● Reading passage
=-=-=-=-=

In summary, tech debt makes systems more fragile, less flexible, and harder to maintain. To ensure long-term resiliency, it is crucial to manage and reduce technical debt by applying best practices in software development, doing regular refactoring, and investing in quality and maintainability.
How to Measure Technical Debt
Tech debt needs to be documented and measured in order to decide what should be done about it. Can it be lived with, and if not, how should it be handled?
Before you can measure technical debt, you should have a clear understanding of what you want to achieve and, as a minimum, make sure you have an inventory of your applications. If your application repository is outdated or missing information, managing tech debt will be challenging.
Read our article for tips on mastering application inventory management.
Once you have documented your applications, you can determine how best to measure tech debt. Over time, numerous methods have been devised, including two well-recognized approaches: the Gartner method and the SQALE method.
The SQALE method
This method proposes relating the cost of remediation to the cost of the debt's business impact if nothing is done. It estimates the financial cost of remediating quality issues and compares it to the cost of living with the debt. This can be useful to demonstrate the tangible impact of the debt to stakeholders who are cost-motivated.
The Gartner method
This proposes considering tech debt as a source of risk, asking, "Should the unthinkable happen, what negative impact will tech debt have on the business?" It proposes using a 1-5 scale to measure the worst possible impact of the debt and compare this to the likelihood of this impact happening while also considering the cost of remediation.
These models use different metrics and can, therefore, be used separately or together.
By measuring tech debt, CIOs and business leaders can better address, understand, and prioritize efforts to reduce debt, not only in terms of money but also in terms of business impact.
How to Manage Tech Debt in 9 Steps
To be able to reduce tech debt, you must first understand the level of it the organization currently has. These are the key steps necessary for reducing tech debt:
- Use either cost or risk-based measurements to determine the areas affected by tech debt and create a tech debt backlog.
- Assess the business impact arising from each tech debt item, including which capabilities or organizational units are affected and how seriously.
- Determine the effort required to resolve each tech debt item according to the organization's needs (budget, impact, customer satisfaction, and development efficiency).
- Prioritize the items in the backlog based on the output from step 2.
- Plan and allocate resources to address tech debt items.
- Refactor and fix components.
- Test and validate.
- Monitor and measure progress for each activity.
- Continuous improvement to reassess priorities, adjust resource allocation, and evolve system standards and practices to prevent new tech debt.
Tech debt reduction is an ongoing effort and should be integrated into the development process rather than considered a one-time project. By following this process and consistently addressing tech debt, organizations can gradually reduce its impact and create a healthier IT environment.
As an example, Innovation Norway needed to communicate to their management the time and effort needed to reduce their tech debt. Specifically, they had to identify the number of integration components that needed updating to the latest version of the .NET framework and provide accurate timeframes for delivery, estimated costs, and financial consequences if not upgraded.
Application portfolio information was collected and a tech debt backlog created, allowing management to make strategic decisions including understanding the impact of change through dependency mapping, improving governance, driving decision-making about their portfolio, facilitating business case and impact analysis processes, and reducing unnecessary renewals.
What Are the Benefits of Managing Technical Debt?

=-=-=-=-=

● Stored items
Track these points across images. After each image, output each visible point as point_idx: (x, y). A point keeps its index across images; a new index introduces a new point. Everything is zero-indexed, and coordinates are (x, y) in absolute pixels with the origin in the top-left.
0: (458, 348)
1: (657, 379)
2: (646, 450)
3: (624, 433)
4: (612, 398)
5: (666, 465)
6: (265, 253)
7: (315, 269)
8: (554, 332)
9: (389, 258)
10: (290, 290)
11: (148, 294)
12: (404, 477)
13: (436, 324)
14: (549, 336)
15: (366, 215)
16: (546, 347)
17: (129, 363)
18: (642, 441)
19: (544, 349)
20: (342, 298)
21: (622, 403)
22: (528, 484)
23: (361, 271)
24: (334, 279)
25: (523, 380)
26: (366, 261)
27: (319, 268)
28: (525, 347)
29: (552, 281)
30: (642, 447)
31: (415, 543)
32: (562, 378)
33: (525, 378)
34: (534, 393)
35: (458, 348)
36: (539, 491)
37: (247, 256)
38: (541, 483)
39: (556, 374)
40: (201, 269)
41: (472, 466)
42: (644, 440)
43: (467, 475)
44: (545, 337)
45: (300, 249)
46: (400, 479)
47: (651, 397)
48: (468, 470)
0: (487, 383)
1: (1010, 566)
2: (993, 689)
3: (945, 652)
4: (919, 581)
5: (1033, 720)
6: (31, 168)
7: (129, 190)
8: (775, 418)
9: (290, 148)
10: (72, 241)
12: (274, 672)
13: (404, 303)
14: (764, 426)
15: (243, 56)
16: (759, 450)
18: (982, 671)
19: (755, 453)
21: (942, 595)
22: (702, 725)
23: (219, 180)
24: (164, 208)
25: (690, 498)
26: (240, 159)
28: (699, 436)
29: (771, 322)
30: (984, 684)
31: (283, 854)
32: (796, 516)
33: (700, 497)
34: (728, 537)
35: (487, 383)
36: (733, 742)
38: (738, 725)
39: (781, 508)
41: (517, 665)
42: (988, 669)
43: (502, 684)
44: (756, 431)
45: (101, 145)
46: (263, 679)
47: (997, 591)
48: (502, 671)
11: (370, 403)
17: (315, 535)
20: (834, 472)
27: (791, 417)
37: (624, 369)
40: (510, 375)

=-=-=-=-=

● List of tasks
A - In the technical debt article, rewrite the paragraph beginning "As an example, Innovation Norway" as a short bulleted list that keeps its main facts.
B - Write the next part of the technical debt article, starting right after its final heading.

● Exercise responses
A -
- Innovation Norway had to show its management the time and effort needed to reduce its tech debt.
- It needed to identify how many integration components had to be updated to the latest version of the .NET framework.
- It also had to give accurate delivery timeframes, estimated costs, and the financial consequences of not upgrading.

B -
Where tech debt has been identified as an issue for the organization, the proactive and effective management of it can bring numerous benefits:
- Improved solution quality: Enhanced system quality and reliability, leading to fewer bugs, reduced downtime, and better overall user experience.
- Enhanced development speed: Designers and developers spend less time fixing issues or developing workarounds and more time delivering new features and functionality.
- Increased agility and adaptability: Organizations can be more agile and responsive to changing business needs and market trends.
- Reduced risk and regulatory scrutiny Through improved security and resilience.
- Cost savings: Although upfront investment may be required to remove or reduce tech debt, cost savings can be achieved in the long run. By proactively addressing tech debt, organizations can avoid costly firefighting situations, reduce maintenance costs, and avoid potential revenue losses due to system failures.
- Enhanced resource allocation: Organizations can allocate development resources more effectively.
- Improved customer satisfaction: Removing tech debt results in higher system quality, fewer bugs, and a better user experience, leading to increased customer satisfaction, loyalty, and positive brand perception.
- Attraction and retention of talent: Organizations can attract and retain top talent who value working on quality systems and innovative projects rather than tech debt-related issues.
Overall, actively managing tech debt helps organizations create a healthier IT and business environment, improve their competitive advantage, and drive long-term success.
Track, Quantify, and Manage Technical Debt With a Ready-to-Use Solution
Tech debt has grown from a term applied to software development to any type of system deviation from functional and non-functional requirements. Under this definition, tech debt is prevalent in every industry, and IT leaders need to gain control of it.
One of the best ways to do this is through Enterprise Architecture software like Ardoq. It can help you to:
- Get control of the organization's application portfolio.
- Measure tech debt and understand where it is causing intolerable risk or impacting the ability to execute or modernize.
- Set objectives for reducing tech debt and monitor, on an ongoing basis, how well they are being met.
Learn more about how Ardoq can help you manage and measure tech debt by visiting our tech debt solution page.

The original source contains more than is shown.